ACTIVITY: How many lines below include the word "LDII"? State that number and nothing else.

Stored data

#####

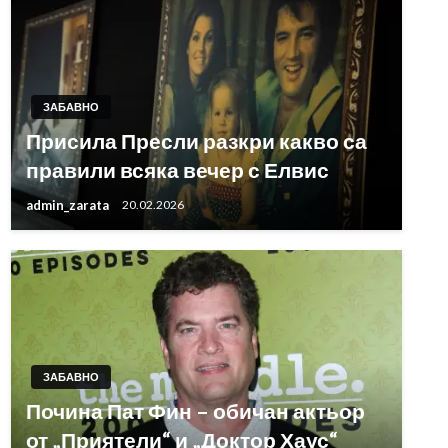
ЗАБАВНО
Присила Пресли разкри какво са
правили всяка вечер с Елвис
admin_zarata
20.02.2026
ЗАБАВНО
Почина Пат Фин – обичан актьор
от „Приятели“ и „Доктор Хаус“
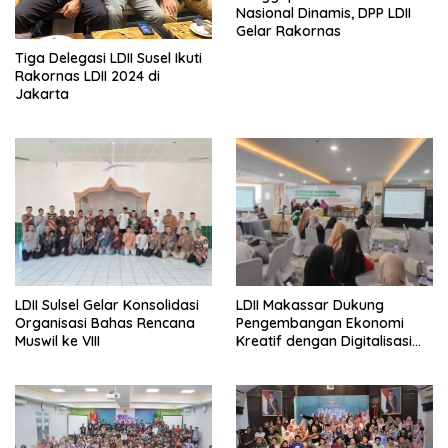
Nasional Dinamis, DPP LDII
Gelar Rakornas
Tiga Delegasi LDII Susel Ikuti
Rakornas LDII 2024 di
Jakarta
LDII Sulsel Gelar Konsolidasi
LDII Makassar Dukung
Organisasi Bahas Rencana
Pengembangan Ekonomi
Muswil ke VIII
Kreatif dengan Digitalisasi
UMKM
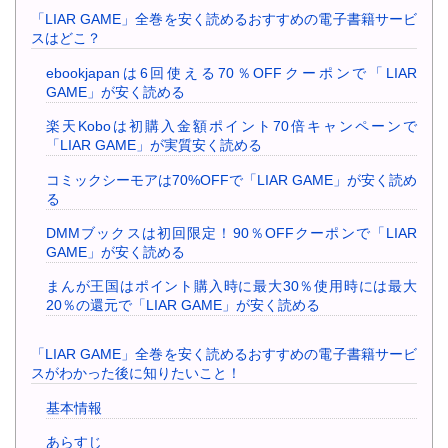
「LIAR GAME」全巻を安く読めるおすすめの電子書籍サービ
スはどこ？
ebookjapanは6回使える70％OFFクーポンで「LIAR
GAME」が安く読める
楽天Koboは初購入金額ポイント70倍キャンペーンで
「LIAR GAME」が実質安く読める
コミックシーモアは70%OFFで「LIAR GAME」が安く読め
る
DMMブックスは初回限定！90％OFFクーポンで「LIAR
GAME」が安く読める
まんが王国はポイント購入時に最大30％使用時には最大
20％の還元で「LIAR GAME」が安く読める
「LIAR GAME」全巻を安く読めるおすすめの電子書籍サービ
スがわかった後に知りたいこと！
基本情報
あらすじ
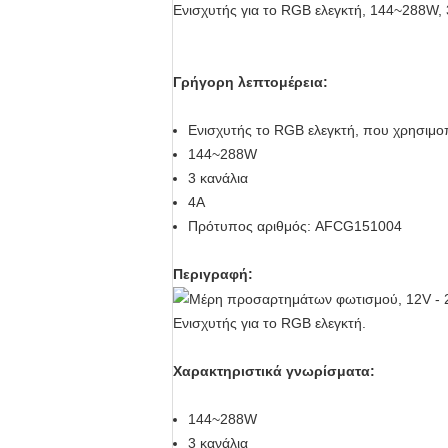
Ενισχυτής για το RGB ελεγκτή, 144~288W, 
Γρήγορη λεπτομέρεια:
Ενισχυτής το RGB ελεγκτή, που χρησιμοπο
144~288W
3 κανάλια
4A
Πρότυπος αριθμός: AFCG151004
Περιγραφή:
Ενισχυτής για το RGB ελεγκτή.
Χαρακτηριστικά γνωρίσματα:
144~288W
3 κανάλια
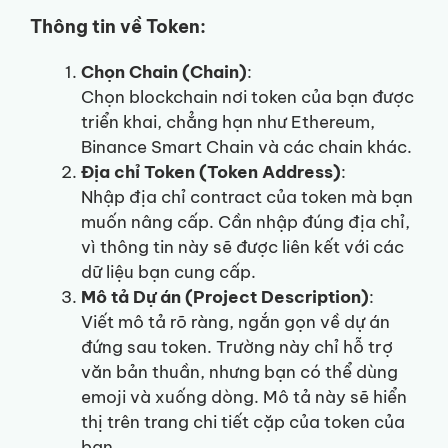
Thông tin về Token:
Chọn Chain (Chain)
:
Chọn blockchain nơi token của bạn được
triển khai, chẳng hạn như Ethereum,
Binance Smart Chain và các chain khác.
Địa chỉ Token (Token Address)
:
Nhập địa chỉ contract của token mà bạn
muốn nâng cấp. Cần nhập đúng địa chỉ,
vì thông tin này sẽ được liên kết với các
dữ liệu bạn cung cấp.
Mô tả Dự án (Project Description)
:
Viết mô tả rõ ràng, ngắn gọn về dự án
đứng sau token. Trường này chỉ hỗ trợ
văn bản thuần, nhưng bạn có thể dùng
emoji và xuống dòng. Mô tả này sẽ hiển
thị trên trang chi tiết cặp của token của
bạn.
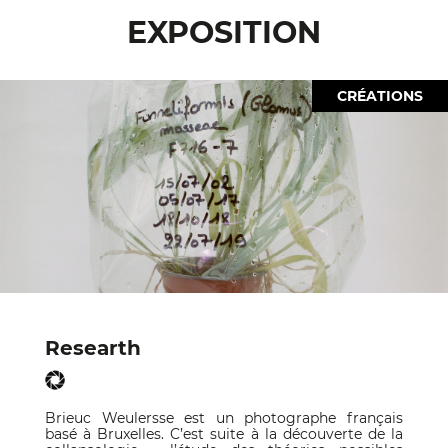
EXPOSITION
CRÉATIONS
Researth
Brieuc Weulersse est un photographe français
basé à Bruxelles. C’est suite à la découverte de la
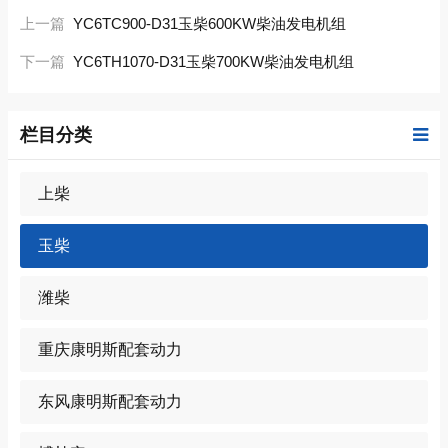
上一篇
YC6TC900-D31玉柴600KW柴油发电机组
下一篇
YC6TH1070-D31玉柴700KW柴油发电机组
栏目分类
上柴
玉柴
潍柴
重庆康明斯配套动力
东风康明斯配套动力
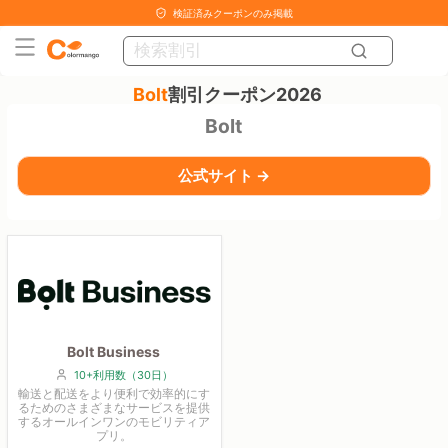
検証済みクーポンのみ掲載
Bolt
割引クーポン2026
Bolt
公式サイト →
Bolt Business
10+利用数（30日）
輸送と配送をより便利で効率的にす
るためのさまざまなサービスを提供
するオールインワンのモビリティア
プリ。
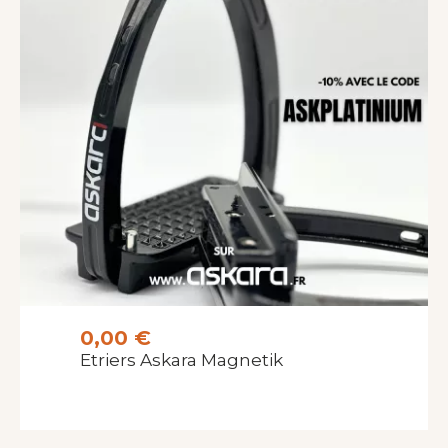
0,00 €
Etriers Askara Magnetik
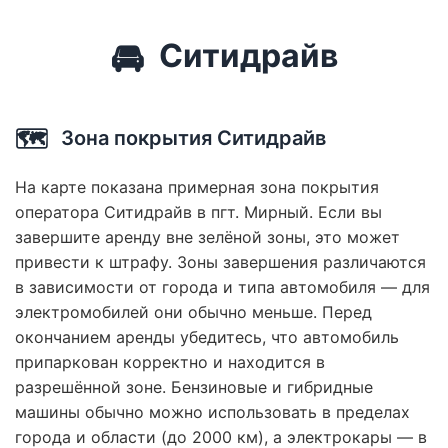
🚘
Ситидрайв
🗺️
Зона покрытия Ситидрайв
На карте показана примерная зона покрытия
оператора Ситидрайв в пгт. Мирный. Если вы
завершите аренду вне зелёной зоны, это может
привести к штрафу. Зоны завершения различаются
в зависимости от города и типа автомобиля — для
электромобилей они обычно меньше. Перед
окончанием аренды убедитесь, что автомобиль
припаркован корректно и находится в
разрешённой зоне. Бензиновые и гибридные
машины обычно можно использовать в пределах
города и области (до 2000 км), а электрокары — в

#####

SOLUTION TO THE PROBLEM: 5